Kisah yang ditulis oleh Kazunari Kouchi ini bukan hanya berhasil dibangun dengan baik oleh Kobun Shizuno, namun juga tepat sasaran. Ya, tepat sasaran, ia tentu saja punya niat untuk memiliki perkembangan dari kisah sebelumnya, tapi disisi lain ia juga paham apa yang menjadikan Conan menarik dan apa yang penonton cari dari Conan, dari kisah rumit yang berputar-putar dan mampu membuat penonton berpikir dan terlibat, lalu dikombinasi bersama aksi high school detective bernama Shinichi Kudo yang tubuhnya mengecil akibat racun APTX 4869 itu bersama dengan peralatan dan aksi canggihnya, serta sedikit bumbu asmara super implisit yang melibatkan Ran Mouri.

Datang tanpa ingat history film-film terdahulu Conan mana saja yang telah saya ditonton, hanya mengandalkan rasa kagum ketika dahulu membaca aksinya lewat komik, saya mendapatkan apa yang saya inginkan. Masih bermain-main dengan kasus pembunuhan, perjuangan yang kental dengan unsur thriller itu mampu dengan baik membungkus misteri serta menciptakan tahapan dalam proses pengungkapan. Tidak kuat memang, alur cerita juga sebenarnya tidak begitu kuat, namun kebenaran itu berhasil disembunyikan dengan cermat sehingga penonton terjebak dan ikut bingung dan menebak bersama, salah satu yang menjadi hal mengasyikkan serta ciri khas Conan.

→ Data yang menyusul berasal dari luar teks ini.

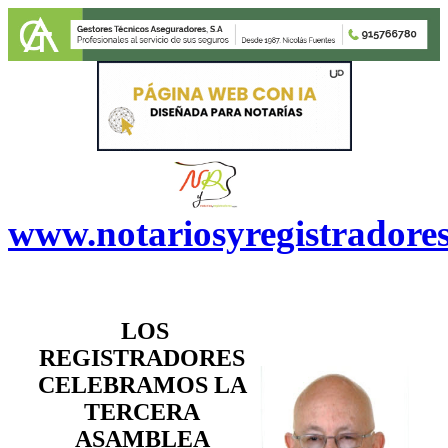
www.notariosyregistradore
LOS
REGISTRADORES
CELEBRAMOS LA
TERCERA
ASAMBLEA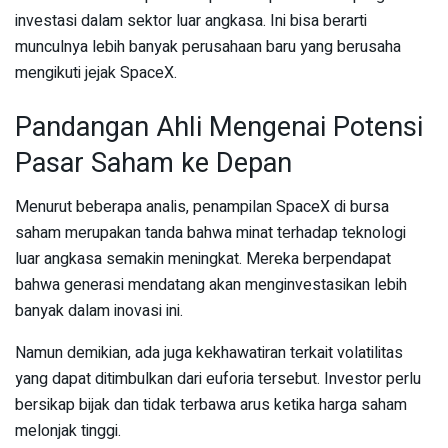
investasi dalam sektor luar angkasa. Ini bisa berarti
munculnya lebih banyak perusahaan baru yang berusaha
mengikuti jejak SpaceX.
Pandangan Ahli Mengenai Potensi
Pasar Saham ke Depan
Menurut beberapa analis, penampilan SpaceX di bursa
saham merupakan tanda bahwa minat terhadap teknologi
luar angkasa semakin meningkat. Mereka berpendapat
bahwa generasi mendatang akan menginvestasikan lebih
banyak dalam inovasi ini.
Namun demikian, ada juga kekhawatiran terkait volatilitas
yang dapat ditimbulkan dari euforia tersebut. Investor perlu
bersikap bijak dan tidak terbawa arus ketika harga saham
melonjak tinggi.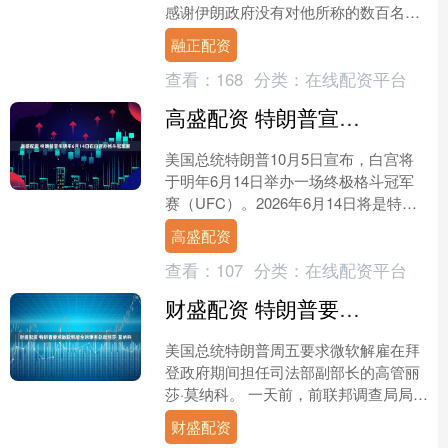
感谢伊朗政府没有对他所称的数百名政
治犯执行死刑。 美国总统特朗普 资料
融正配资
图。 特朗普在离开白....
查看：
168
分类：
在线配资平台
高盛配资 特朗普宣布明年6月14日在白宫办格斗冠军赛
美国总统特朗普10月5日宣布，白宫将
于明年6月14日举办一场终极格斗冠军
赛（UFC）。2026年6月14日将是特朗
普的80岁生日，也将是美国陆军建军
高盛配资
251周年。....
查看：
107
分类：
在线配资平台
财盛配资 特朗普要求微软解雇全球事务总裁丽莎·莫纳科
美国总统特朗普周五要求微软解雇在拜
登政府期间担任司法部副部长的高管丽
莎·莫纳科。 一天前，前联邦调查局局长
詹姆斯·科米被起诉，几天前，特朗普推
财盛配资
动起诉这位前联邦调....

Seimbang memang, dari segi cerita tidak special, namun dampak negatif berhasil di minimalisir dengan cara bercerita yang cekatan dari Kobun Shizuno. Ketika anda telah tenggelam dalam kerumitan investigasi penuh intrik dan gimmick dengan karakterisasi lemah itu ia kemudian dengan cepat menyambungnya bersama aksi pengejaran dengan tensi tinggi, menempatkan Conan seolah menjadi superhero dengan melakukan hal-hal impossible dengan ukuran tubuh mungilnya itu, masih dilengkapi dengan kacamata super canggihnya yang merupakan nenek moyang google glass, kita dibawa berseluncur keliling kota dengan lincahnya menggunakan skateboard, hingga menyaksikan aksi menendang bola dengan menggunakan kekuatan dari sepatunya.

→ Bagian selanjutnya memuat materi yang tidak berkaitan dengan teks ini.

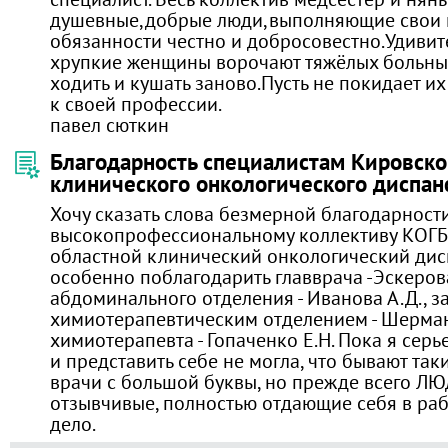
душевные,добрые люди,выполняющие свои
обязанности честно и добросовестно.Удивит
хрупкие женщины ворочают тяжёлых больных,
ходить и кушать заново.Пусть не покидает и
к своей профессии.
павел сюткин
Благодарность специалистам Кировско
клинического онкологического диспан
Хочу сказать слова безмерной благодарност
высокопрофессиональному коллективу КОГ
областной клинический онкологический дис
особенно поблагодарить главврача -Эскерова
абдоминального отделения - Иванова А.Д., 
химиотерапевтическим отделением - Шерман 
химиотерапевта - Гопаченко Е.Н. Пока я серь
и представить себе не могла, что бывают таки
врачи с большой буквы, но прежде всего ЛЮ
отзывчивые, полностью отдающие себя в раб
дело.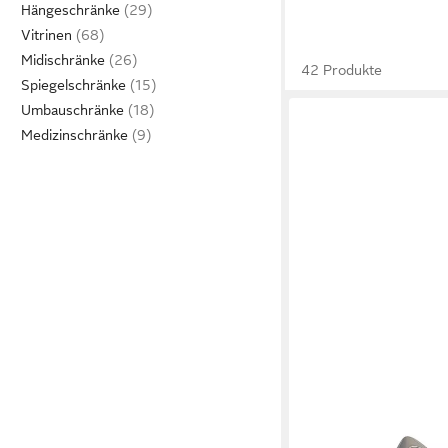
Hängeschränke
Vitrinen
Midischränke
42 Produkte
Spiegelschränke
Umbauschränke
Medizinschränke
VCM
Aktenschrank Büroschr
100 x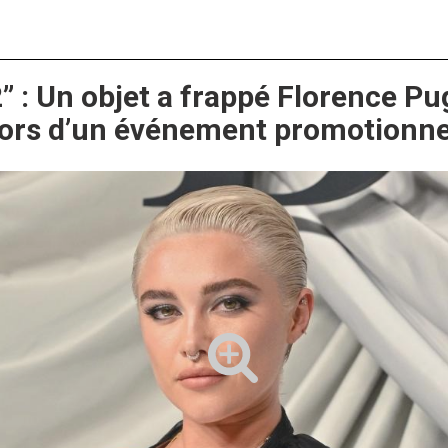
” : Un objet a frappé Florence Pu
lors d’un événement promotionne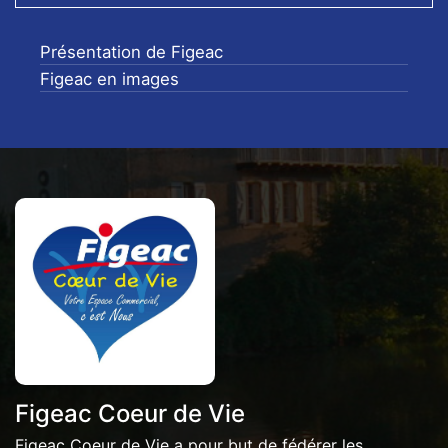
Présentation de Figeac
Figeac en images
Figeac Coeur de Vie
Figeac Coeur de Vie a pour but de fédérer les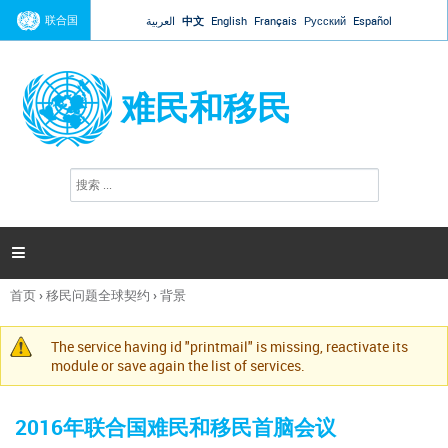
Jump to navigation
联合国
العربية
中文
English
Français
Русский
Español
难民和移民
搜
搜
索
索
表
单

首页
›
移民问题全球契约
›
背景
你
在
The service having id "printmail" is missing, reactivate its
这
警
module or save again the list of services.
里
告
信
2016年联合国难民和移民首脑会议
息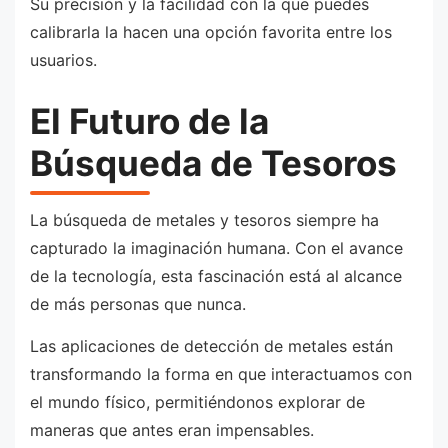
Su precisión y la facilidad con la que puedes
calibrarla la hacen una opción favorita entre los
usuarios.
El Futuro de la
Búsqueda de Tesoros
La búsqueda de metales y tesoros siempre ha
capturado la imaginación humana. Con el avance
de la tecnología, esta fascinación está al alcance
de más personas que nunca.
Las aplicaciones de detección de metales están
transformando la forma en que interactuamos con
el mundo físico, permitiéndonos explorar de
maneras que antes eran impensables.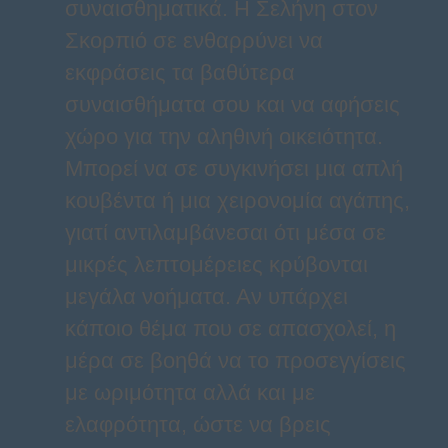
συναισθηματικά. Η Σελήνη στον
Σκορπιό σε ενθαρρύνει να
εκφράσεις τα βαθύτερα
συναισθήματα σου και να αφήσεις
χώρο για την αληθινή οικειότητα.
Μπορεί να σε συγκινήσει μια απλή
κουβέντα ή μια χειρονομία αγάπης,
γιατί αντιλαμβάνεσαι ότι μέσα σε
μικρές λεπτομέρειες κρύβονται
μεγάλα νοήματα. Αν υπάρχει
κάποιο θέμα που σε απασχολεί, η
μέρα σε βοηθά να το προσεγγίσεις
με ωριμότητα αλλά και με
ελαφρότητα, ώστε να βρεις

Apakah ini istimewa? Tidak, tapi memenuhi ekspektasi dengan sangat kuat, apa yang ia sajikan mungkin tidak membawa sebuah revolusi baru yang super besar, masih bermain-main dengan formula dan materi yang menjadi andalannya, tapi cara ia disatukan berhasil memberikan hiburan yang diharapkan oleh penontonnya, bersenang-senang bersama sebuah kerumitan sembari menyaksikan tokoh favorit mereka berputar-putar bebas dengan teknologi miliknya. Kemudahan akses yang tercipta bagi penonton untuk masuk dan terlibat dalam cerita menjadi alasan mudahnya film ini untuk dinikmati penonton remaja dan juga dewasa, sehingga keberhasilan ia meraup ¥ 4 Milyar tidak menjadi sesuatu yang aneh, karena Conan memberikan apa yang penonton inginkan dari seorang Conan.


Overall, Detective Conan: Dimensional Sniper (Meitantei Conan Ijigen no Sniper) adalah film yang cukup memuaskan. Hadir sebuah dilema, saya ingin sesuatu yang lebih besar dari ini, tapi film berakhir ada senyum puas yang dihasilkan kekacauan hampir dua jam yang baru saja saya saksikan. Rumit, bahkan berpotensi besar untuk membingungkan, tapi karakterisasi yang seadanya, cerita yang tidak begitu standout, kelemahan tadi termaafkan karena keberhasilannya menghadirkan dinamika cerita yang cekatan untuk menciptakan ruang bagi penontonnya agar terlibat dalam sensasi aksi yang dilakukan tokoh animasi favorit mereka ini.